Vlad Filippov

Vlad Filippov

full-stack software developer / open source hacker

Setting up Rust debuggers

Here are some tips on setting up your Rust debugger workflow.

So far I’ve used the debugger in the VS Code and CLion (built on top of Intellij) editors. The debugger tooling in Rust is still in the early days, but it is improving very quickly. As of today both editors that I mentioned already have some good UI that will help you debug your project.

VS Code

The examples below use a modified Rocket (A Rust web framework) example to showcase the debugger in action. If you want to get this particular example working do the following:

git clone https://github.com/SergioBenitez/Rocket.git
cd Rocket/examples/hello_world
code .

This should get VS Code open for you inside the Rocket hello_world example. Now let’s get the `CodeLLDB` extension:

Install the extension and reload VS Code. To make the debugging example a bit better, modify the fn hello() function to provide an output variable instead of returning "Hello World" right away (see screenshot below). Now you can set some breakpoints. A great demo for this is to set a breakpoint in main() and in the route handler fn hello().

Go to the Debug panel in VS Code and find “Add configuration” in the top left Debug panel. Select LLDB in configuration option:

The extension will automatically find all available Rocket runnable binaries, there are a lot of them listed, but you need to find Debug hello_world and press >:

 

Now the Rocket server will start and stop at your first breakpoint. Play through the first breakpoint and use your browser to open http://localhost:8000. The second breakpoint will now hit and will be able to see the output variable on the left side, you can also add the output to “Watched” variables.

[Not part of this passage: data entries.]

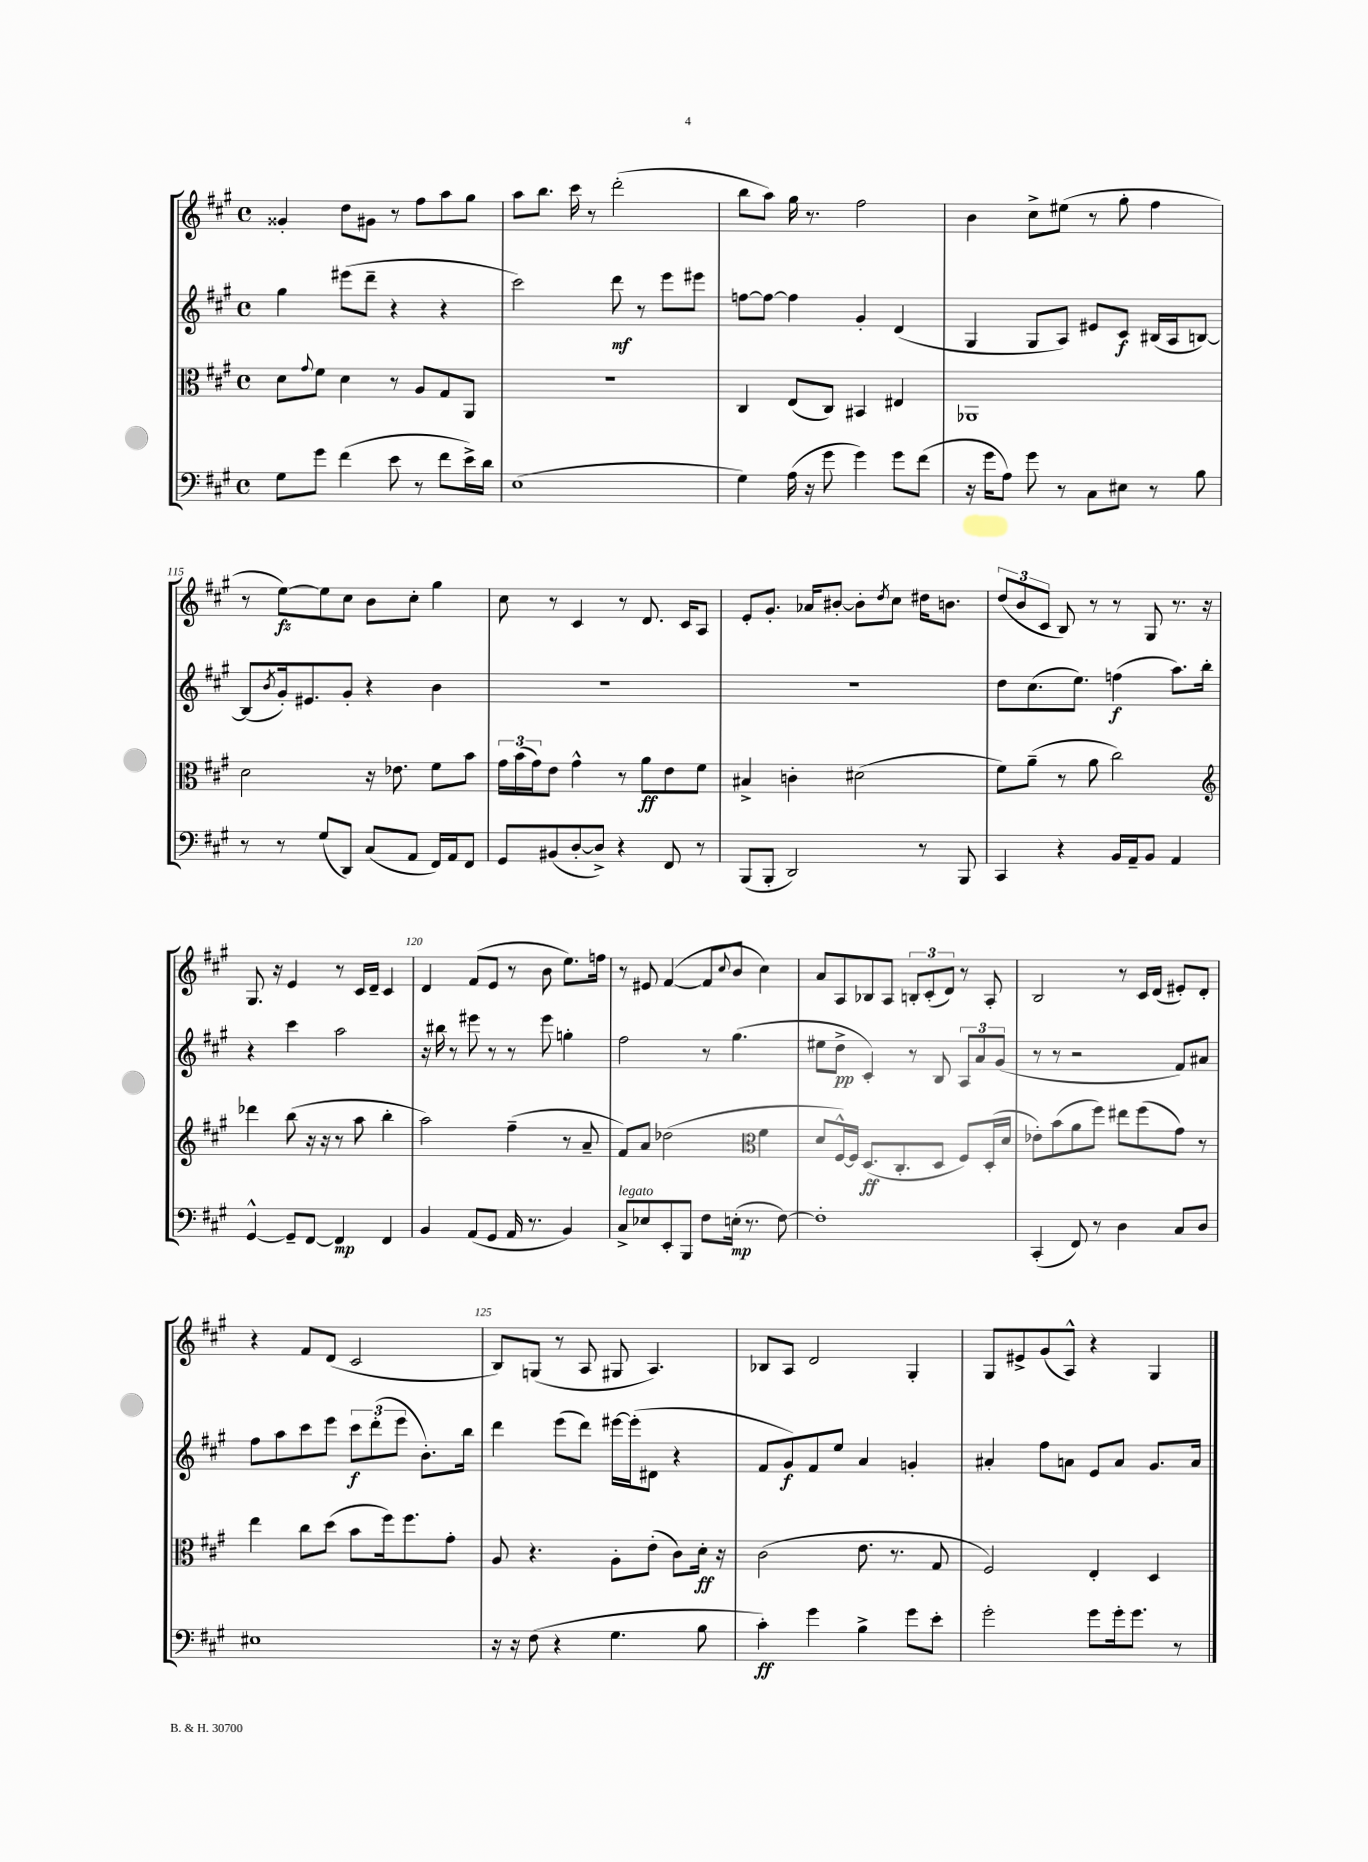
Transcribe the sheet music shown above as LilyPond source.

<<
\new StaffGroup <<
\new Staff = "s0" {
    \clef treble \key a \major \defaultTimeSignature \time 4/4
    gisis'4-. d''8 gis'8 r8 fis''8 a''8 gis''8 |
    a''8 b''8. cis'''16 r8 d'''2-.( |
    b''8 a''8) gis''16 r8. fis''2 |
    b'4 cis''8-> eis''8( r8 gis''8-. fis''4 |
    r8 e''8~\fz) e''8 cis''8 b'8 cis''8-. gis''4 |
    cis''8 r8 cis'4 r8 d'8. cis'16 a8 |
    e'8-. gis'8.-. aes'16 bis'8~-. bis'8-. \acciaccatura { d''8 } cis''8 dis''16 b'8. |
    \tuplet 3/2 { d''8( b'8 cis'8 } b8) r8 r8 gis8 r8. r16 |
    gis8. r16 e'4 r8 cis'16 d'16-- cis'4 |
    d'4 fis'8( e'8 r8 b'8 e''8.) f''16 |
    r8 eis'8 fis'4~( fis'8 \appoggiatura { cis''8 } b'8 cis''4) |
    a'8 a8 bes8 a8 \tuplet 3/2 { b8-. cis'8-.( d'8) } r8 a8-. |
    b2 r8 cis'16 d'16( eis'8-.) d'8-. |
    r4 fis'8 d'8( cis'2 |
    b8) g8( r8 a8 gis8 a4.) |
    bes8 a8 d'2 gis4-. |
    gis8 eis'8-> gis'8( a8-^) r4 gis4 \bar "|." |
}
\new Staff = "s1" {
    \clef treble \key a \major \defaultTimeSignature \time 4/4
    gis''4 eis'''8( d'''8-- r4 r4 |
    cis'''2) d'''8\mf r8 e'''8 eis'''8 |
    f''8~ f''8~ f''4 gis'4-. d'4( |
    gis4 gis8 a8) eis'8 cis'8\f bis16( a16 b8~) |
    b8( \acciaccatura { b'8 } gis'16-.) eis'8. gis'8-. r4 b'4 |
    R1 |
    R1 |
    d''8 cis''8.( e''8.) f''4\f( a''8.) b''16-. |
    r4 cis'''4 a''2 |
    r16 bis''16 r8 eis'''8 r8 r8 eis'''8 g''4-. |
    fis''2 r8 gis''4.( |
    eis''8 d''8->\pp cis'4-.) r8 b8 \tuplet 3/2 { a8 a'8 gis'8( } |
    r8 r8 r2 fis'8) ais'8 |
    fis''8 a''8 cis'''8 e'''8 \tuplet 3/2 { cis'''8\f d'''8-.( e'''8 } b'8.-.) b''16 |
    d'''4 e'''8( d'''8) eis'''16~ eis'''16-.( dis'8 r4 |
    fis'8 gis'8\f) fis'8 e''8 a'4 g'4-. |
    ais'4-. fis''8 a'8 e'8 a'8 gis'8. a'16 \bar "|." |
}
\new Staff = "s2" {
    \clef alto \key a \major \defaultTimeSignature \time 4/4
    d'8 \appoggiatura { gis'8 } fis'8 d'4 r8 a8 gis8 a,8 |
    R1 |
    cis4 e8( cis8) bis,4 eis4 |
    aes,1 |
    d'2 r16 ees'8. fis'8 b'8 |
    \tuplet 3/2 { gis'16 b'16( gis'16) } e'8 gis'4-^ r8 a'8\ff e'8 fis'8 |
    bis4-> c'4-. dis'2( |
    fis'8) a'8--( r8 a'8 cis''2) |
    \clef treble des'''4 b''8( r16 r16 r8 a''8 b''4-. |
    a''2) fis''4--( r8 a'8-- |
    fis'8) a'8 des''2( \clef alto fis'4 |
    d'8 fis16~-^) fis16 d8.\ff( cis8.-. d8 fis8) d16-.( d'16 |
    ees'8-.) b'8( a'8 fis''8) eis''8 fis''8( gis'8) r8 |
    e''4 cis''8 d''8( b'8 fis''16) fis''8. gis'8-. |
    a8 r4. a8-. e'8-.( cis'8) d'16-.\ff r16 |
    cis'2( e'8. r8. gis8 |
    fis2) e4-. d4 \bar "|." |
}
\new Staff = "s3" {
    \clef bass \key a \major \defaultTimeSignature \time 4/4
    gis8 gis'8 fis'4( e'8 r8 fis'8 e'16->) d'16 |
    e1( |
    gis4) a16( r16 gis'8 gis'4) gis'8 fis'8( |
    r16 gis'16 a8) gis'8 r8 cis8 eis8 r8 b8 |
    r8 r8 gis8( d,8) cis8( a,8 fis,16) a,16 fis,8 |
    gis,8 bis,8( d8~-. d8->) r4 fis,8 r8 |
    b,,8( b,,8-. d,2) r8 b,,8 |
    cis,4 r4 b,16 a,16-- b,8 a,4 |
    gis,4~-^ gis,8-- fis,8~ fis,4\mp fis,4 |
    b,4 a,8( gis,8 a,16 r8. b,4) |
    cis8->^\markup { \italic "legato" } ees8 e,8-. b,,8 fis8 e16-.\mp( r8. fis8~) |
    fis1-. |
    cis,4-.( fis,8) r8 d4 cis8 d8 |
    eis1 |
    r16 r16 fis8( r4 gis4. b8 |
    cis'4-.\ff) gis'4 b4-> gis'8 e'8-. |
    gis'2-. gis'8 gis'16-. gis'8. r8 \bar "|." |
}
>>
>>
\layout { \context { \Score currentBarNumber = #111 \override BarNumber.break-visibility = ##(#f #t #t) barNumberVisibility = #(every-nth-bar-number-visible 5) } }
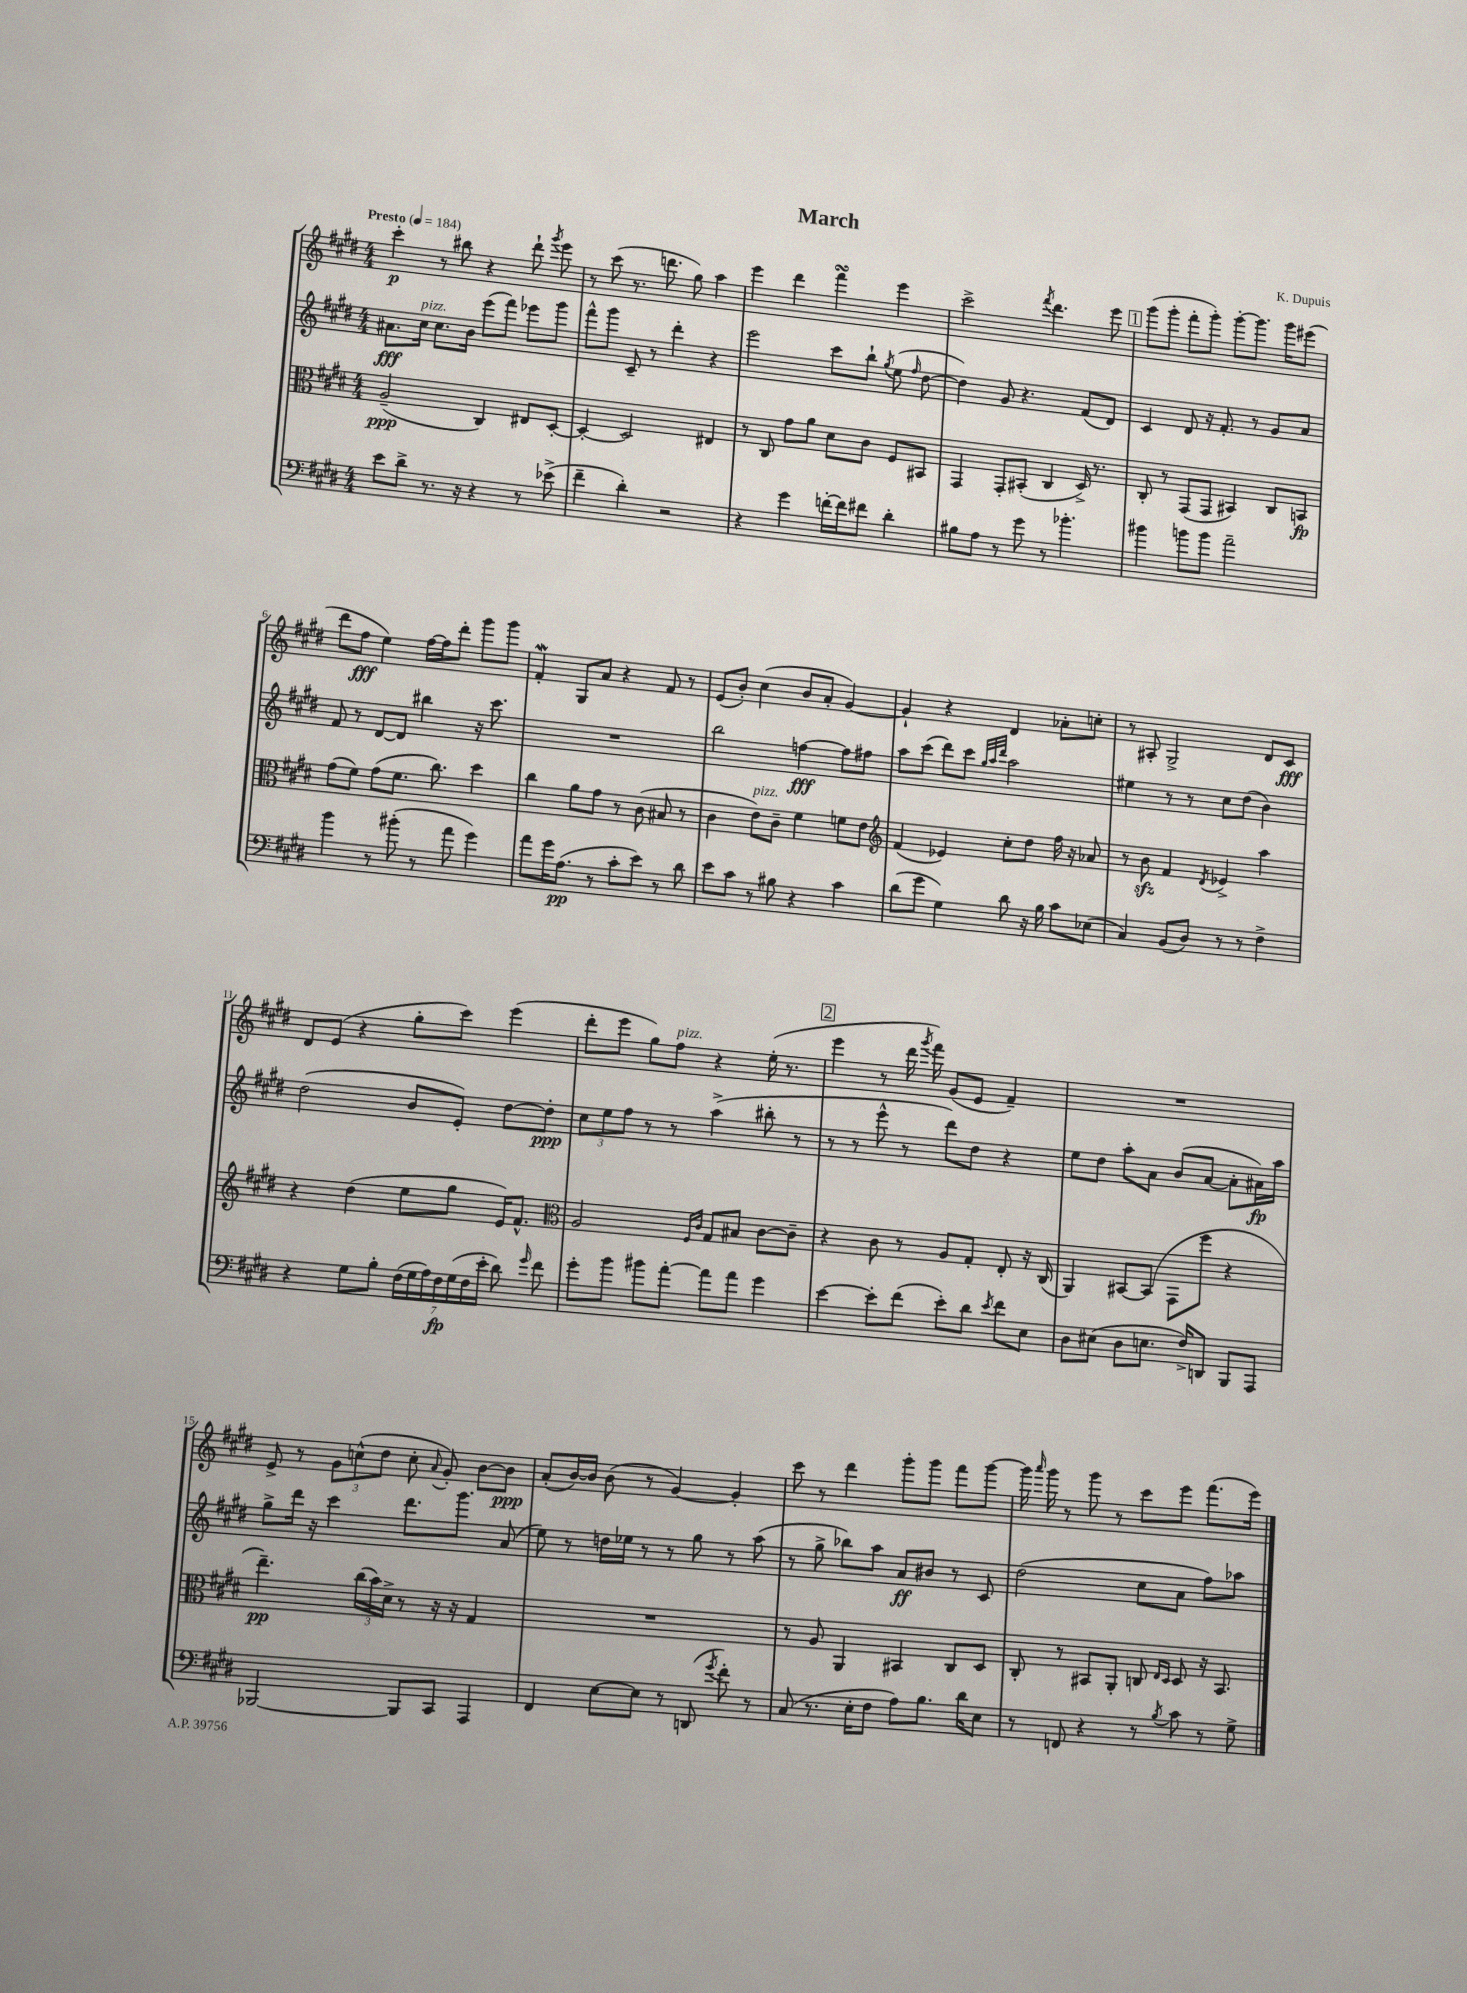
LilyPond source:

\header { title = "March" composer = "K. Dupuis" }
<<
\new StaffGroup <<
\new Staff = "s0" {
    \clef treble \key e \major \numericTimeSignature \time 4/4 \tempo "Presto" 4 = 184
    \autoBeamOff cis'''4-.\p r8 bis''8 r4 dis'''8-! \acciaccatura { gis'''8 } e'''8 |
    r8 cis'''8( r8. d'''8. gis''8) a''4 |
    e'''4 dis'''4 fis'''4\turn e'''4 |
    cis'''2-> \acciaccatura { fis'''8 } dis'''4. e'''8 |
    \mark \markup { \box "1" } gis'''8[( gis'''8]-. fis'''8[-. gis'''8]-.) gis'''8[~-. gis'''8.] gis'''16[ eis'''8]( |
    dis'''8[ fis''8]\fff e''4) fis''16[~ fis''16 dis'''8]-. gis'''8[ gis'''8] |
    fis'4-.\mordent gis8[ a'8] r4 fis'8 r8 |
    e'8[( b'8]-.) cis''4( b'8[ a'8]-. gis'4~) |
    gis'4-! r4 dis'4 aes'8[-. c''8]-. |
    r8 ais8-. gis2-> dis'8[ cis'8]\fff |
    dis'8[ e'8]( r4 gis''8[-. cis'''8]) e'''4( |
    dis'''8[-. e'''8] gis''8[) fis''8]^\markup { \italic "pizz." } r4 e''16-.( r8. |
    \mark \markup { \box "2" } e'''4 r8 dis'''16 \acciaccatura { gis'''8 } fis'''16) gis'8[( e'8] fis'4--) |
    R1 |
    e'8-> r8 \tuplet 3/2 { gis'8[ c''8-^( dis''8] } c''8-. \appoggiatura { a'8 } gis'8-.) b'8[~ b'8]\ppp |
    a'8[-.( b'16~) b'16] b'8( r8 gis'4~) gis'4-. |
    cis'''8 r8 dis'''4 gis'''8[-. gis'''8] fis'''8[ gis'''8]~ |
    gis'''16 \grace { a'''16 } gis'''16 r8 gis'''8 r8 cis'''8[ e'''8] fis'''8.[( e'''16]) \bar "|." |
}
\new Staff = "s1" {
    \clef treble \key e \major \numericTimeSignature \time 4/4
    \autoBeamOff ais'8.[\fff cis''16]^\markup { \italic "pizz." } cis''8.[ b'16] e'''8[( fis'''8]) ees'''8[ gis'''8] |
    fis'''8[-^ gis'''8] cis'8-- r8 dis'''4-. r4 |
    e'''2 cis'''8[ b''8]-! \acciaccatura { gis''8 } e''8( \grace { fis''16 } dis''8~ |
    dis''4) gis'8 r4. fis'8[( dis'8]) |
    \mark \markup { \box "1" } cis'4 dis'8 r16 fis'8.-. r8 gis'8[ a'8] |
    fis'8 r8 dis'8[~ dis'8] bis''4 r16 cis'''8. |
    R1 |
    b''2 f''4~\fff f''8[ fis''8] |
    a''8[ cis'''8]( dis'''8[) cis'''8] \grace { gis''32[ a''32 dis'''32] } a''2 |
    eis''4 r8 r8 cis''8[ dis''8]( b'4) |
    dis''2( b'8[ e'8]-.) dis''8[~ dis''8]-.\ppp |
    \tuplet 3/2 { cis''8[ e''8 fis''8] } r8 r8 a''4->( bis''8-. r8 |
    \mark \markup { \box "2" } r8 r8 e'''8-^ r8 dis'''8[) dis''8] r4 |
    e''8[ dis''8] a''8[-. a'8] b'8[( a'8]~ a'8[-. ais'16\fp) a''16] |
    gis''8[-> dis'''16] r16 cis'''4 dis'''8.[ gis'''8.] a'8( |
    e''8) r8 d''16[ ees''16] r8 r8 gis''8 r8 a''8( |
    r8 gis''8-> bes''8[) a''8] a'8[\ff bis'8] r8 cis'8 |
    dis''2( cis''8[ a'8] fis''8[) aes''8] \bar "|." |
}
\new Staff = "s2" {
    \clef alto \key e \major \numericTimeSignature \time 4/4
    \autoBeamOff a2--\ppp( cis4) eis8[ dis8]~-. |
    dis4~-. dis2 eis4 |
    r8 cis8 gis'8[ a'8] dis'8[ cis'8] fis8[ bis,8] |
    gis,4 gis,8[-. bis,8]-.( cis4 dis16->) r8. |
    \mark \markup { \box "1" } cis8-. r8 gis,8[( gis,8] bis,4) cis8[ b,8]\fp |
    gis'8[( fis'8]) gis'8[( fis'8.] cis''8.) dis''4 |
    cis''4 a'8[ gis'8] r8 cis'8( bis8 r8 |
    cis'4 e'8[^\markup { \italic "pizz." }) cis'8]-- fis'4 f'8[ e'8] |
    \clef treble fis'4( ees'4) cis''8[-. dis''8] fis''16 r16 aes'8 |
    r8 b'8\sfz fis'4 \acciaccatura { dis'8 } ees'4-> a''4 |
    r4 dis''4( e''8[ gis''8] e'16[) fis'8.]-^ |
    \clef alto a2 \grace { fis16[ cis'16] } gis8[ bis8] cis'8[~ cis'8]-- |
    \mark \markup { \box "2" } r4 cis'8 r8 a8[ gis8]-. e8-. r16 cis16( |
    a,4) bis,8[~ bis,8]( gis,8[ fis''8] r4 |
    e''4.--\pp) \tuplet 3/2 { cis''16[( b'16) dis'16]-> } r8 r16 r16 gis4 |
    R1 |
    r8 a8 a,4 bis,4 cis8[ dis8] |
    cis8-. r8 bis,8[ a,8]-. c8 \grace { e16[ dis16] } dis8 r16 bis,8. \bar "|." |
}
\new Staff = "s3" {
    \clef bass \key e \major \numericTimeSignature \time 4/4
    \autoBeamOff e'8[ dis'8]-> r8. r16 r4 r8 ees'8->( |
    fis'4-- dis'4-.) r2 |
    r4 gis'4 f'16[~-. f'16 fis'8] dis'4-. |
    bis8[ a8] r8 gis'8 r8 bes'4.-. |
    \mark \markup { \box "1" } bis'4 b'8[ b'8] a'2-- |
    b'4 r8 bis'8-.( r8 a'8 gis'4) |
    a'8[ gis'16 a8.]\pp( r8 cis'8[-. e'8]) r8 dis'8 |
    e'8[ cis'8] r8 bis8 r4 cis'4 |
    dis'8[( gis'8] gis4) dis'8 r16 b16 cis'8[ ees8]( |
    cis4) b,8[( dis8]) r8 r8 fis4-> |
    r4 gis8[ b8]-. \tuplet 7/4 { fis16[( gis16 a16) fis16\fp gis16( fis16 e'16]-. } dis'8) \grace { gis'16 } fis'8 |
    gis'8[-. b'8] bis'8[ a'8]~-. a'8[ a'8] gis'4 |
    \mark \markup { \box "2" } e'4~ e'8[-. fis'8]( e'8[-.) dis'8] \acciaccatura { e'8 } fis'8[ e8] |
    dis8[ eis8]( dis8[ e8.] fis16[->) d,8] b,,8[ a,,8] |
    bes,,2~ bes,,8[ cis,8] a,,4 |
    fis,4 e8[~ e8] r8 d,8( \acciaccatura { gis'8 } fis'8-.) r8 |
    cis8( r8. e16[-. fis8] a8[) b8.] dis'16[ e8] |
    r8 f,8 r4 r8 \acciaccatura { b8 } cis'8 r8 gis8-> \bar "|." |
}
>>
>>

VS Code provides a free Rust debugging option thanks to the hard work of the github.com/vadimcn/vscode-lldb project.

CLion

A paid alternative is available through CLion. If you open the same example in CLion you can try a more complex example and debug the tests tests.rs file. Find the file, set a breakpoint on assert_eq! in the test, open the context menu on the file and run “Debug ‘Test main::tests'”:

This will automatically create a runnable configuration in the IDE. You should now see the debugger in the bottom of the IDE with inspectable variables under “Variables”:

This should be enough to get started debugging your Rust project. There are still debugger bugs and missing functionality in both of the editors, but these tools should already be able to make your Rust development life simpler.